__Assignment__
When you reach the line containing "right shoulder: (741, 268)" in the records below, start copying exactly, and stop once you have copied the line containing "right ankle: (925, 378)".

*****

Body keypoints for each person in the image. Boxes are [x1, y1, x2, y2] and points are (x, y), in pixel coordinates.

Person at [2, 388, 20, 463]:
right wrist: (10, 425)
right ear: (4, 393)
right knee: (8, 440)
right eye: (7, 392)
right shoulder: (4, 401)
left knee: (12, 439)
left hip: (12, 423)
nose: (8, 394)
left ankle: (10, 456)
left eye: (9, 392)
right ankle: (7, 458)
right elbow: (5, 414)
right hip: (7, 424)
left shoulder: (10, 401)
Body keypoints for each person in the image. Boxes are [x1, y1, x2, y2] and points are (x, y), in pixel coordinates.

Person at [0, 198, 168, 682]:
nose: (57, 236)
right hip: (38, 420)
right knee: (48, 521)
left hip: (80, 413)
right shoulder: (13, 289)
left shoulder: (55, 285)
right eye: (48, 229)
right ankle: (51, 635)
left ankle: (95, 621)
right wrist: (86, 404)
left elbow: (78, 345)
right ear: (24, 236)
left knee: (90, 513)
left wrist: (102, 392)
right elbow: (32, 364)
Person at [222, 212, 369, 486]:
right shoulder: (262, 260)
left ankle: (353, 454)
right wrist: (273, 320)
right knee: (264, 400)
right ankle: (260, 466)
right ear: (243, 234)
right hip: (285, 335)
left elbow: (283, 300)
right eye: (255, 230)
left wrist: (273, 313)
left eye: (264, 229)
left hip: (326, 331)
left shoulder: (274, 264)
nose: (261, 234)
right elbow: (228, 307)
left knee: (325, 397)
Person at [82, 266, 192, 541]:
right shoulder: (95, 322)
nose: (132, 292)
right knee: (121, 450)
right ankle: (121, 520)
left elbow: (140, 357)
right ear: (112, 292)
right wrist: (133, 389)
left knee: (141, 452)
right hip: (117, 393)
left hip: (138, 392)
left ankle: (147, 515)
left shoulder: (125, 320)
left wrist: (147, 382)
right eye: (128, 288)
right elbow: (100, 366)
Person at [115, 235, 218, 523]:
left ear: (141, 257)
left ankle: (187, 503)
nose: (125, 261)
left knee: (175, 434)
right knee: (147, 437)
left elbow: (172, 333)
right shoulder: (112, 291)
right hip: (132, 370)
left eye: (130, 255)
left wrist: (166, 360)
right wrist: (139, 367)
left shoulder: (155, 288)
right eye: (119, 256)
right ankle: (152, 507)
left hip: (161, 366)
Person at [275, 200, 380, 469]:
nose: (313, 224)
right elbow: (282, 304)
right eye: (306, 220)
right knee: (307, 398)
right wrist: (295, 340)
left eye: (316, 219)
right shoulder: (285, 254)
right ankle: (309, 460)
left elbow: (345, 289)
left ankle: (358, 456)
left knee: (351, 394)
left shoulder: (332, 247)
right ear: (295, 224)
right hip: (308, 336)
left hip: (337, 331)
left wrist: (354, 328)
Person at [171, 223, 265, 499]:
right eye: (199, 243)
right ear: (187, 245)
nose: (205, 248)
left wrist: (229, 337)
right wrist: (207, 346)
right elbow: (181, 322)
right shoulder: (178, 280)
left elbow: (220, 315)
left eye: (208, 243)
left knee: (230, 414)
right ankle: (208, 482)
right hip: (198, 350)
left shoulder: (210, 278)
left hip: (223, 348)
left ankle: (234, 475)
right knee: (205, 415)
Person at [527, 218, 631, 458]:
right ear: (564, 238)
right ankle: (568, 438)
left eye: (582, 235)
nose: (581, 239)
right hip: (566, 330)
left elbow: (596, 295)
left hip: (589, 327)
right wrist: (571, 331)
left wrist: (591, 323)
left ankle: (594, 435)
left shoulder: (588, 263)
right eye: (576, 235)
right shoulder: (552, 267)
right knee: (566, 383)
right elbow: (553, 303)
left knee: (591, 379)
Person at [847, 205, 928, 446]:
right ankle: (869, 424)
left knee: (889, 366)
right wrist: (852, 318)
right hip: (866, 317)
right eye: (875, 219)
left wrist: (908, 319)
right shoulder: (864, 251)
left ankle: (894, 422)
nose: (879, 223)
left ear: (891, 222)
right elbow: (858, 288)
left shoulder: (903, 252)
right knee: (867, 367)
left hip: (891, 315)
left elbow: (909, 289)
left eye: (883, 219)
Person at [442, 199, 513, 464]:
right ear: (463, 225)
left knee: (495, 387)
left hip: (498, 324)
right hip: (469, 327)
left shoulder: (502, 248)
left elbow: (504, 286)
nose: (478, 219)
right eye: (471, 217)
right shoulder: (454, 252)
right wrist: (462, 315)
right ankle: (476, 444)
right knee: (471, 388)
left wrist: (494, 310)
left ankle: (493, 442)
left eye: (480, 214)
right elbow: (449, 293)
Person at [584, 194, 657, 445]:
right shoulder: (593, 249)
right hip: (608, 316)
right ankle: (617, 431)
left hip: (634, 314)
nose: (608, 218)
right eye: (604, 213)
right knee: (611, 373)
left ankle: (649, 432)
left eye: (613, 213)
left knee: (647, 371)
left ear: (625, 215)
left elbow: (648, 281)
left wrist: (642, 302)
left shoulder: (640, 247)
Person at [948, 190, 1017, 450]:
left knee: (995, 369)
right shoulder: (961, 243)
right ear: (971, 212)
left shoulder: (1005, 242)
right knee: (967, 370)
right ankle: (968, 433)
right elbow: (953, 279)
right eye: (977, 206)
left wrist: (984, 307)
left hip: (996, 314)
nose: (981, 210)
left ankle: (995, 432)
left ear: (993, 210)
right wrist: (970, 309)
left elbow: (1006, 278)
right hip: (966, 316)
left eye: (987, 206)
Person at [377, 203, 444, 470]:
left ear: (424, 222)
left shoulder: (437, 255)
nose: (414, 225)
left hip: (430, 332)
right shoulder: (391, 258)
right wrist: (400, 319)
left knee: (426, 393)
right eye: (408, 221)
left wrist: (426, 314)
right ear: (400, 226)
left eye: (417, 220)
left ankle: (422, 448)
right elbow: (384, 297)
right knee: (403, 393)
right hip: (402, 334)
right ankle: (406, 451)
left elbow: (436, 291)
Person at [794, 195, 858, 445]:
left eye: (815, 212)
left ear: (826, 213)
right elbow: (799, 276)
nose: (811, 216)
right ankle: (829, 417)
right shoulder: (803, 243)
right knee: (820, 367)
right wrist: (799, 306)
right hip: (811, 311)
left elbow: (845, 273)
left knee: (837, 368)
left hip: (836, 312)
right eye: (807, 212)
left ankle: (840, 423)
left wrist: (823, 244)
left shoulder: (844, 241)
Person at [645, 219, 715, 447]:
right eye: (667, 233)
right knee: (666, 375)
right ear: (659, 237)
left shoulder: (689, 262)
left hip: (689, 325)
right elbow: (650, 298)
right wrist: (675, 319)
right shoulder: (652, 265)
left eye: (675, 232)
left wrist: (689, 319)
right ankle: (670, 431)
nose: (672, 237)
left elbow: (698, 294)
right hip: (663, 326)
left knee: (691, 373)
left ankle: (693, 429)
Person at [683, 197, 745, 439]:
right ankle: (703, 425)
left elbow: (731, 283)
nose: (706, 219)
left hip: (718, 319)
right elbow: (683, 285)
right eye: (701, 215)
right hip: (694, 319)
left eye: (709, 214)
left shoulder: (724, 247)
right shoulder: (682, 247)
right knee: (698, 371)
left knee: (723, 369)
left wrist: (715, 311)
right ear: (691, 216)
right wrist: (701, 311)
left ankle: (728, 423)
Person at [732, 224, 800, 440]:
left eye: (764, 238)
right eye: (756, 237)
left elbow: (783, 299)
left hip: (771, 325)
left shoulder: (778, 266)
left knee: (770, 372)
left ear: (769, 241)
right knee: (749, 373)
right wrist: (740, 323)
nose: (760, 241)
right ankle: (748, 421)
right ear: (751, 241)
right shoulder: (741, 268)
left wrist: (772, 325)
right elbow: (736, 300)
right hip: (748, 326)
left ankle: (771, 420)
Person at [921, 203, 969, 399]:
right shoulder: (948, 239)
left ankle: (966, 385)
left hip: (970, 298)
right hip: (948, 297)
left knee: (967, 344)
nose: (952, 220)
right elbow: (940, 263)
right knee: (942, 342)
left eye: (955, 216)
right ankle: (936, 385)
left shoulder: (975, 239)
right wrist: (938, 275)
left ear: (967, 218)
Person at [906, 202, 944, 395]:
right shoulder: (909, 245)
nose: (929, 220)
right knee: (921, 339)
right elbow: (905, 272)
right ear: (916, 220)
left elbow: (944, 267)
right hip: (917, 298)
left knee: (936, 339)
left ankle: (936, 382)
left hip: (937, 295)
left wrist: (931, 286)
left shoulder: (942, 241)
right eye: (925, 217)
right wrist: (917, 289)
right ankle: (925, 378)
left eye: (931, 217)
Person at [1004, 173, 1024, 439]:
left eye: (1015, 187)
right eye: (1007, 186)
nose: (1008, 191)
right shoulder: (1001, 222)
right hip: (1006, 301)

*****

__Response to the task__
right shoulder: (741, 268)
left wrist: (772, 325)
right elbow: (736, 300)
right hip: (748, 326)
left ankle: (771, 420)
Person at [921, 203, 969, 399]:
right shoulder: (948, 239)
left ankle: (966, 385)
left hip: (970, 298)
right hip: (948, 297)
left knee: (967, 344)
nose: (952, 220)
right elbow: (940, 263)
right knee: (942, 342)
left eye: (955, 216)
right ankle: (936, 385)
left shoulder: (975, 239)
right wrist: (938, 275)
left ear: (967, 218)
Person at [906, 202, 944, 395]:
right shoulder: (909, 245)
nose: (929, 220)
right knee: (921, 339)
right elbow: (905, 272)
right ear: (916, 220)
left elbow: (944, 267)
right hip: (917, 298)
left knee: (936, 339)
left ankle: (936, 382)
left hip: (937, 295)
left wrist: (931, 286)
left shoulder: (942, 241)
right eye: (925, 217)
right wrist: (917, 289)
right ankle: (925, 378)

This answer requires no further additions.